Articles in this series:

Characterising RTS

RTS Pixel Behaviour

Dark Frames

Linearity (this page)

Binning

On-sky Photometry


 

In the previous post I looked at dark frames.  I will now look at the linearity of the QHY183M.

With my previous camera I did not actually do a linearity test, because I did not have a way of providing a constant light source.  But this time I took Arne’s advice in his QHY600 posts to use a pulsed LED.

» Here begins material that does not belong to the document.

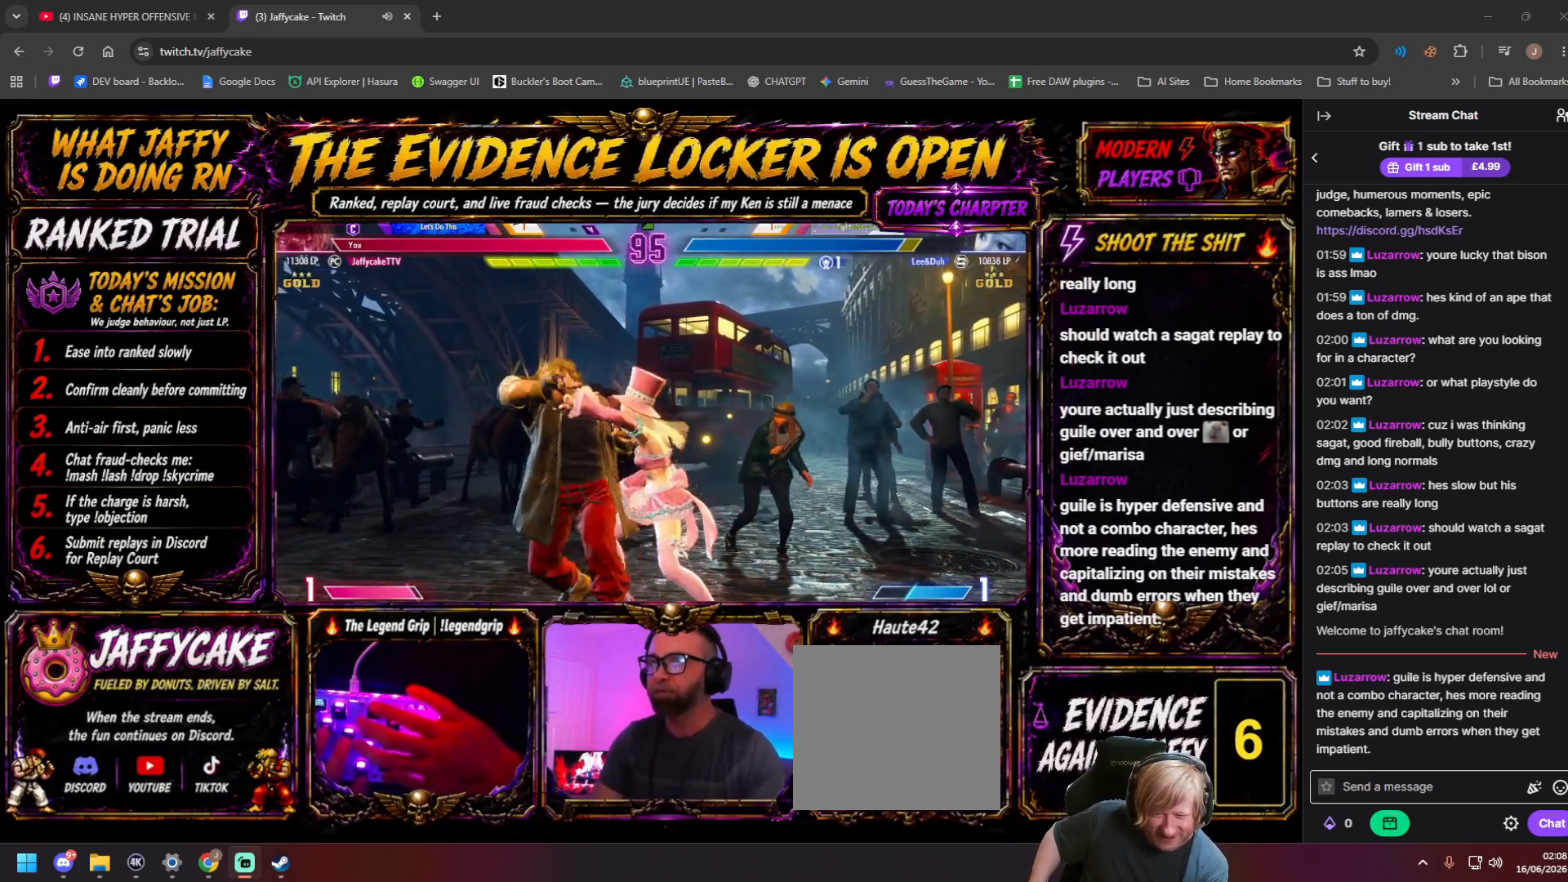
{"buttons": ["DPAD_LEFT"], "events": [[250, "DPAD_LEFT", "down"]]}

The illumination for these tests were from an LED run by an Arduino Uno.  I wrote a little blinker program to pulse the LED a specified number of times.  Each pulse is 1ms ON followed by 10ms OFF to avoid the LED heating up and changing brightness.  More information about the test circuit and blinker program is here.

The median ADU of a 100×100 pixel region at the centre of the sensor is then plotted against the number of pulses.  Here’s the result:

Full linearity plot

Somewhere above 3500 ADU there is a rollover as saturation kicks in.  I now want to focus on the linear region to assess how good the linearity is, and to find the max ADU that is still in the linear region.

Plot with linear region only
Linearity residuals

The linearity of the sensor is very impressive.  There is an excellent straight line fit all the way to about 3,500 ADU (remember these are 12-bit ADUs – the actual number the camera will output is 3,500 x 16 = 56,000).

The residuals (against the straight line) plot show more detail.   The rightmost point is ADU = 3,403.  It looks like there is already some rollover here and in the previous point, which is ADU = 3,318.  This is where saturation starts, so I will be limiting observations to ADU = 3,300.

On the residuals chart, you will also see 2 groups of points.  One above the x-axis, and the other mostly below.  These actually reflect how I ran the test.  I started at the leftmost point, and increased the pulse count all the way to saturation.  These are the points above the axis.  I then reduced the pulses, picking different pulse counts on the way down.  These are the lower points.  With a perfect system these should all lie on the same line, but they don’t.  I can only speculate why that might be.  The LED was held in a 2″ eyepiece barrel, and there was tracing paper at the bottom of that barrel to act as a diffuser.  Perhaps the position of the LED changed, or the paper shifted.  The QHY183M also has a sensor window anti-fog heater, so maybe it got warmer as the test progressed.

In any case the effect is small.  At 3,000 ADU the residuals are +-3 ADU, or 1ppt.  Another way of looking at it is that 3,000 ADU corresponds to 3000 x Gain = 3000 x 3.78 = 11,340 e-.  The shot noise contribution from this is SQRT(11,340) = 106 e-  =  28 ADU.

Overall I am very pleased with this sensor.  Low noise (read noise = 2.7 e-, an order of magnitude better than my ST-8XME) and excellent linearity.